In the News—Week of March 28 2022
Demand for lab space in San Diego area sizzles
A couple of decades ago every metro area thought it could become a hub for biotech. San Diego actually is one. The sector in this California city has seen strong growth during the past five years. And rents for lab space have nearly doubled to $74.88 per square foot from $41.52 in 2016, the Times of San Diego reports. “Life science real estate developers are reacting accordingly, developing ground-up buildings that take advantage of the city’s temperate climate by integrating outdoor amenities and advertising how their buildings can help companies attract and retain top talent,” Ted Jacobs of CBRE says.
Energy & Efficiency
Seagull wings, race car gadget inspire design for wind turbine blades
Scientists from China are using the feature of a seagull’s wing to create a more efficient blade for wind turbines, ScienceDaily reports. The idea comes from “bionic flow control,” a concept of imitating biological systems to increase efficiency in airflow. These turbine blades will borrow from another engineering device that comes from auto racing — the Gurney flap. The flap is named for Dan Gurney, a well-known race car driver. In 1971, Gurney was trying to help driver Bobby Unser in an Indy-car race at Phoenix International Raceway. Gurney came up with putting a small flap at the end of the spoiler to help stabilize the car. It became widely adopted in racing and has been used in other applications far beyond the track.
Houston developer plans to solve labor shortage by training workers
Back in March 2020, Horizon International Group got the OK to a 300-room W Hotel in downtown Houston. Two years and millions of dollars later, Horizon still hasn’t started construction. One of the biggest problems it faces is a labor shortage. So Horizon has decided to start its own construction training school, reports The Real Deal. “If you have a shortage of tomatoes, what do you do?” Al Kashani, vice president at Horizon, says. “Create a tomato farm. If it’s cold and freezing, what do you do? Build a greenhouse.” Horizon Workforce Development School will train 75 construction managers and will operate out of the former Peck Elementary School in Houston’s Third Ward. It is expected to cost the company about $600,000.

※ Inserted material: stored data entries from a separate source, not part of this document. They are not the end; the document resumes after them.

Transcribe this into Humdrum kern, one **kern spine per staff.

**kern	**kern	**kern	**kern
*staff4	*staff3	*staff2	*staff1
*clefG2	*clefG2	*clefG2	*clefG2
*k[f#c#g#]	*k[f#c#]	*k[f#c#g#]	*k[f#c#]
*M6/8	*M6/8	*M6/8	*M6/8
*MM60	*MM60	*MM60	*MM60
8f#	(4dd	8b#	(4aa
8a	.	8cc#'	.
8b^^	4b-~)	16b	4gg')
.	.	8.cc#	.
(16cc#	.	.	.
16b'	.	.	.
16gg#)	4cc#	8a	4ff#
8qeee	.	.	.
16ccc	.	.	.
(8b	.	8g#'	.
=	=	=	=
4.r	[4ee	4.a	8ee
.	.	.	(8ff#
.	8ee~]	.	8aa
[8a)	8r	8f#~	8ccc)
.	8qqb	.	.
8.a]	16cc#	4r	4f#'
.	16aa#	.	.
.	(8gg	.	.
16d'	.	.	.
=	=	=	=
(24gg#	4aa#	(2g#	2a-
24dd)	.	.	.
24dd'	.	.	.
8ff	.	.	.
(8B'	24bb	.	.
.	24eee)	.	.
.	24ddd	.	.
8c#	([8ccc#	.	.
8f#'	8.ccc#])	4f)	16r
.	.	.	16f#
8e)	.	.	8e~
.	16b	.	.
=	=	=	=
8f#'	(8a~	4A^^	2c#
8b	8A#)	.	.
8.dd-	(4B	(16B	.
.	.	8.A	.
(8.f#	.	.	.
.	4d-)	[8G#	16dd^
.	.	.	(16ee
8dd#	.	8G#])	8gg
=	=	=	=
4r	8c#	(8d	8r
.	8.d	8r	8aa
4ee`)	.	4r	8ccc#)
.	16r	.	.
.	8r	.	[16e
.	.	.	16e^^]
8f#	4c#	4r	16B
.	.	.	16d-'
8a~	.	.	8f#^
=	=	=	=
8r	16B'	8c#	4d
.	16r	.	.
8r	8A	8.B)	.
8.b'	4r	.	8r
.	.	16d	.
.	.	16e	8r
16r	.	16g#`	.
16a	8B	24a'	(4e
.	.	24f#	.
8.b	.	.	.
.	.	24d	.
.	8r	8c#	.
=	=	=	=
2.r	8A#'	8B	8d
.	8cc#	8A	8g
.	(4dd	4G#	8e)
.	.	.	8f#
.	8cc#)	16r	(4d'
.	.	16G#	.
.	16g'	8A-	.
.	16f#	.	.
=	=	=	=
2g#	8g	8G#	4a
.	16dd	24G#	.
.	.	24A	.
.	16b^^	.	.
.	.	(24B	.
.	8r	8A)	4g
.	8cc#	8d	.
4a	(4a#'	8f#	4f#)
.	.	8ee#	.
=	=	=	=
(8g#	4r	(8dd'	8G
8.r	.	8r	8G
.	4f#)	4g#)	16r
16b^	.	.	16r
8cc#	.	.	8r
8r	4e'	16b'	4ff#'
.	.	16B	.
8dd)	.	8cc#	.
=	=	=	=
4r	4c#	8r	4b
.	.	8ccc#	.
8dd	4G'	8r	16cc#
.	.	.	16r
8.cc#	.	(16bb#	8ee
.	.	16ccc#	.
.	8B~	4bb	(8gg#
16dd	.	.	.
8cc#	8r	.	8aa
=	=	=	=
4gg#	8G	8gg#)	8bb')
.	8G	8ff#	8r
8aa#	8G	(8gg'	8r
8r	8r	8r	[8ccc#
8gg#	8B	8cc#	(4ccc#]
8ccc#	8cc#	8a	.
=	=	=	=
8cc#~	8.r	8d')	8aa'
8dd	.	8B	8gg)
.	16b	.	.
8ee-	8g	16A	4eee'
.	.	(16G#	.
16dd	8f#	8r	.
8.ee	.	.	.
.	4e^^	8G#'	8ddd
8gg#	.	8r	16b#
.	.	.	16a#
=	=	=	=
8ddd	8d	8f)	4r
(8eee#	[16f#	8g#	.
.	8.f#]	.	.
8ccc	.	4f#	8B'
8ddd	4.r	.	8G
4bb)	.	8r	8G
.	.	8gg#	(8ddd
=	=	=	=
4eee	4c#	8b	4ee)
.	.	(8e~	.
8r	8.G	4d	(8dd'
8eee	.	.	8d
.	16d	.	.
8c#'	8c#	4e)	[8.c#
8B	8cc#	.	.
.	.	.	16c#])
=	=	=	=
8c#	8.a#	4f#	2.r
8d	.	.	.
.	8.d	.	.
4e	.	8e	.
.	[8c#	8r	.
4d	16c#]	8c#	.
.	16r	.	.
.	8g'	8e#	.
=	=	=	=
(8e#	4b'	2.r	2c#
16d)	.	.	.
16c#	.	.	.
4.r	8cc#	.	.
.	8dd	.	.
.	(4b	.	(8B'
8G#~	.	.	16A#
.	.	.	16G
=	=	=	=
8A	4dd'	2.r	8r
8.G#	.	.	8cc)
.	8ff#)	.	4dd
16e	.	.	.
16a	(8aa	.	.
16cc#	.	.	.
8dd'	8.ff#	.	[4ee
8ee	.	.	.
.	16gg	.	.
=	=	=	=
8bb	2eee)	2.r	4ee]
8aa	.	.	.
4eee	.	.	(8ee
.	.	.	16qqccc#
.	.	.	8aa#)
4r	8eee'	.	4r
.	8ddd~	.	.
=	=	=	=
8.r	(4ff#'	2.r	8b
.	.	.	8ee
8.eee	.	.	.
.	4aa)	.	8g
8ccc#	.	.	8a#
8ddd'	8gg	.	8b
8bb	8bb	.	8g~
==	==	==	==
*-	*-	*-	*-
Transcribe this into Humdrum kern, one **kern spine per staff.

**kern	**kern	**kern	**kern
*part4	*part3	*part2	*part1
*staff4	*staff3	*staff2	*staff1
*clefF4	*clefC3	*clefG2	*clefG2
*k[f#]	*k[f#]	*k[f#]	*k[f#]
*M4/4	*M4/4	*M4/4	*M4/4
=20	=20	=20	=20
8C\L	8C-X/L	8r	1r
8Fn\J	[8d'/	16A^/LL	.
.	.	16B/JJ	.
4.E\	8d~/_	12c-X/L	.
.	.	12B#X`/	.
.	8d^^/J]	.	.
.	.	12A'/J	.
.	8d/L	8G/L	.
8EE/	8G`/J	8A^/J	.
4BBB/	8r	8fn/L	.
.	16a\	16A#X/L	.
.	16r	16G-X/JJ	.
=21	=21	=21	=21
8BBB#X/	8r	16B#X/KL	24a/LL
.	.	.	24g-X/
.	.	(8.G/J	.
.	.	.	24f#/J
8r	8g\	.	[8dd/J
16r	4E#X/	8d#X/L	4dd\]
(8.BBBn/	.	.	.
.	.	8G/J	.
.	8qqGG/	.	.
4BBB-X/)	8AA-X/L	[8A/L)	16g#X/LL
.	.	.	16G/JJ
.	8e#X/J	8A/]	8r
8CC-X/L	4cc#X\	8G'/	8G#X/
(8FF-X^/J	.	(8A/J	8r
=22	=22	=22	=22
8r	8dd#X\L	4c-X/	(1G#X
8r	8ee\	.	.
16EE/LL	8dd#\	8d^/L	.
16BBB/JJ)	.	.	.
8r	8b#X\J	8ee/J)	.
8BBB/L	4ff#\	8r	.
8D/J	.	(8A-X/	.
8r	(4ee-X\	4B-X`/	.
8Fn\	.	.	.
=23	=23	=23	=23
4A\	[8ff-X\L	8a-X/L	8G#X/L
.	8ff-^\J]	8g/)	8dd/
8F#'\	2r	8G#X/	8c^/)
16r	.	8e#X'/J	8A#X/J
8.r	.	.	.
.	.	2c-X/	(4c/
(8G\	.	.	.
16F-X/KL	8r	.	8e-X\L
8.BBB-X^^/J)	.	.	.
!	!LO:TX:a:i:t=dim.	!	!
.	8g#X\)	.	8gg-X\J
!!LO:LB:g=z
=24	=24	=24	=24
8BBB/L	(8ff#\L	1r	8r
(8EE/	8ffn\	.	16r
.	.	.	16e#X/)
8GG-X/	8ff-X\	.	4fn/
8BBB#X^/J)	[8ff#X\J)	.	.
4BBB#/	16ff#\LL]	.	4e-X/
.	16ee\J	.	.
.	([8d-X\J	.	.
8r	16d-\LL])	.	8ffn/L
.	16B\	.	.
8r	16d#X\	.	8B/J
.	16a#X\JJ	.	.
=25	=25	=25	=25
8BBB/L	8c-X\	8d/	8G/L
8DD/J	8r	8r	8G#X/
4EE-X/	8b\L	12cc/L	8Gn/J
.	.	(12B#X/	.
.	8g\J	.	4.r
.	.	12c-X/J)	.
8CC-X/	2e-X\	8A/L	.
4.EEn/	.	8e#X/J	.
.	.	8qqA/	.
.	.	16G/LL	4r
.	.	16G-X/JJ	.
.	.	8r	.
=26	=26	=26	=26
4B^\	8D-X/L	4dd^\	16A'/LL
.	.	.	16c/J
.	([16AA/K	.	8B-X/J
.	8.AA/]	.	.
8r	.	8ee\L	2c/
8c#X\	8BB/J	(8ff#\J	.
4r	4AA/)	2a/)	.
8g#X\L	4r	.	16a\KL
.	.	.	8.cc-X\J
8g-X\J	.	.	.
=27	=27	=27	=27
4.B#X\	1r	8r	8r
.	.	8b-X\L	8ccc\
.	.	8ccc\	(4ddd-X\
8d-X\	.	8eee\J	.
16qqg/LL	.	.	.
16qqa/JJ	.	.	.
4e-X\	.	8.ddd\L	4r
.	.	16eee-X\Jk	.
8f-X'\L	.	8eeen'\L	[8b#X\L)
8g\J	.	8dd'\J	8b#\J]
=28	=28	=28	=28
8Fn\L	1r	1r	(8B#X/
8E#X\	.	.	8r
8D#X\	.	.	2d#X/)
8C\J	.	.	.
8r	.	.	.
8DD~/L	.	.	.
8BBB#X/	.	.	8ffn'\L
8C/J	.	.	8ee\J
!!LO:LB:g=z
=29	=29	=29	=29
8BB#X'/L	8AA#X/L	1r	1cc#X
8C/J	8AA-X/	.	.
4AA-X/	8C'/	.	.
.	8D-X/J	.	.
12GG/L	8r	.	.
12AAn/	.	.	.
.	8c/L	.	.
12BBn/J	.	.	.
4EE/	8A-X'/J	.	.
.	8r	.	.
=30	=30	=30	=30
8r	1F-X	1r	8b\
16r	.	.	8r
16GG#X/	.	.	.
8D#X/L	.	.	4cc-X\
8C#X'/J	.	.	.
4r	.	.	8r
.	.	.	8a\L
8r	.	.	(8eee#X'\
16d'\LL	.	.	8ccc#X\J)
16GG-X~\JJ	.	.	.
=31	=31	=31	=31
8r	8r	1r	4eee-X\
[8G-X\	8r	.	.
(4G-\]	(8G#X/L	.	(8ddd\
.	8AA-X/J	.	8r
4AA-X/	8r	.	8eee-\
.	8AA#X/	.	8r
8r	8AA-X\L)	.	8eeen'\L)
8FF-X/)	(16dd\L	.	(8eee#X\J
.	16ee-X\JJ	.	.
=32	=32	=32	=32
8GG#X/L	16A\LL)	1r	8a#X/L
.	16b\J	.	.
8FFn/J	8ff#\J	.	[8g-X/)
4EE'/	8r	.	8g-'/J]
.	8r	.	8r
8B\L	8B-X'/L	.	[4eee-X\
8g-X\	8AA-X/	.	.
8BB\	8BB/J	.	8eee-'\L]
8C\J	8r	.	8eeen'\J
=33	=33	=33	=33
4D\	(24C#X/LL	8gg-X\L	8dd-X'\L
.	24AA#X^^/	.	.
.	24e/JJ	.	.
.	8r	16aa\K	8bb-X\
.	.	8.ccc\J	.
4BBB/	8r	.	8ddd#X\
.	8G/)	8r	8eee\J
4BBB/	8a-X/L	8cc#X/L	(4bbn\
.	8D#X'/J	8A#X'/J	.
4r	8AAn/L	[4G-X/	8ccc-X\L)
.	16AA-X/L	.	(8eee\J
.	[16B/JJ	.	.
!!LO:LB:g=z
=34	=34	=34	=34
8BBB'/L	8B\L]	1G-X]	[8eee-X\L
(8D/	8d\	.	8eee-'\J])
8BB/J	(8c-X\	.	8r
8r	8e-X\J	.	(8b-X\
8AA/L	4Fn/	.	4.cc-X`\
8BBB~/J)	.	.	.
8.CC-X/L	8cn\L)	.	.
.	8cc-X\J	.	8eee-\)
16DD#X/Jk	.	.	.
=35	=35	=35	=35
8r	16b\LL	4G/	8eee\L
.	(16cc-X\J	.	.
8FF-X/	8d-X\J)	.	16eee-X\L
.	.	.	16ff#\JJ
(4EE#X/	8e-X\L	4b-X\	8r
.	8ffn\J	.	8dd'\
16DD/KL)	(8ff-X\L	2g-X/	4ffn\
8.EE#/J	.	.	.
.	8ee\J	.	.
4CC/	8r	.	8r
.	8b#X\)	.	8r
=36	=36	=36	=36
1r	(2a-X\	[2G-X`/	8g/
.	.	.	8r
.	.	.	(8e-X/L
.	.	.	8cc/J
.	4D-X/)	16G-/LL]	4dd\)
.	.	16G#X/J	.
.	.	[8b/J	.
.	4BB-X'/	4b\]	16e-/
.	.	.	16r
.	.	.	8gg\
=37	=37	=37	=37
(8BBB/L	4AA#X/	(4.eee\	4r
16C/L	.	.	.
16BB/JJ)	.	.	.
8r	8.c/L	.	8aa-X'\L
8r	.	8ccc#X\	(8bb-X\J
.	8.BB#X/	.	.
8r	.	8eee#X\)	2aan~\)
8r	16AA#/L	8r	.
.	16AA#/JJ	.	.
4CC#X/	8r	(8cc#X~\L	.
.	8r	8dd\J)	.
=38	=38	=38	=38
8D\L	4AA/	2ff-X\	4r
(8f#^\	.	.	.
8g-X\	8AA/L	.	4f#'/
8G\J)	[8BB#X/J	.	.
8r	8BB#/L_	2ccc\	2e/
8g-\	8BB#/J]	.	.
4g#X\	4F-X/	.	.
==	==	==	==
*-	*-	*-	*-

Durham-based investor buys business park in Dallas area
Dilweg, a commercial real estate investment firm based in Durham, North Carolina, has expanded its holdings in Texas, buy an 11-building property in Irving, Commercial Property Executive reports. The new owner is renaming the complex the Royal Tech Business Park. The purchase price was not disclosed. “As part of our overall creative repositioning, we have earmarked approximately $19 million to overhaul the look, feel and experience of the park,’’ Dilweg’s managing director of acquisitions, Blake Underwood, told Commercial Property Executive.
Developer says LG plans to build $2.8 billion manufacturing plant in Valley
LG Energy Solution Ltd., a subsidiary of South Korea-based electronics giant LG, has plans to build a $2.8 billion factory in Queen Creek, a suburb southeast of Phoenix, Commercial Property Executive reports. The development of the 1 million-square-foot manufacturing plant would be handled by developer ES America LLC. Queen Creek officials have signed off on the plan, but the developer has not purchased the land yet. It plans to do so Arizona State Land Trust auction in April.
Second line of Mexicable is nearing completion
The second line of the elevated Mexicable, which will link the Hank Gonzalez neighborhood in Sierra de Guadalupe to the Indios Verdes subway station in Mexico City, is 88% complete, Mexico Business News reports. The 8.25-kilometer line will have seven stations and is expected to begin operations in about three months. Authorities expect the cable line to serve about 29,000 users daily. The line is a joint venture between Mexico City and the State of Mexico governments.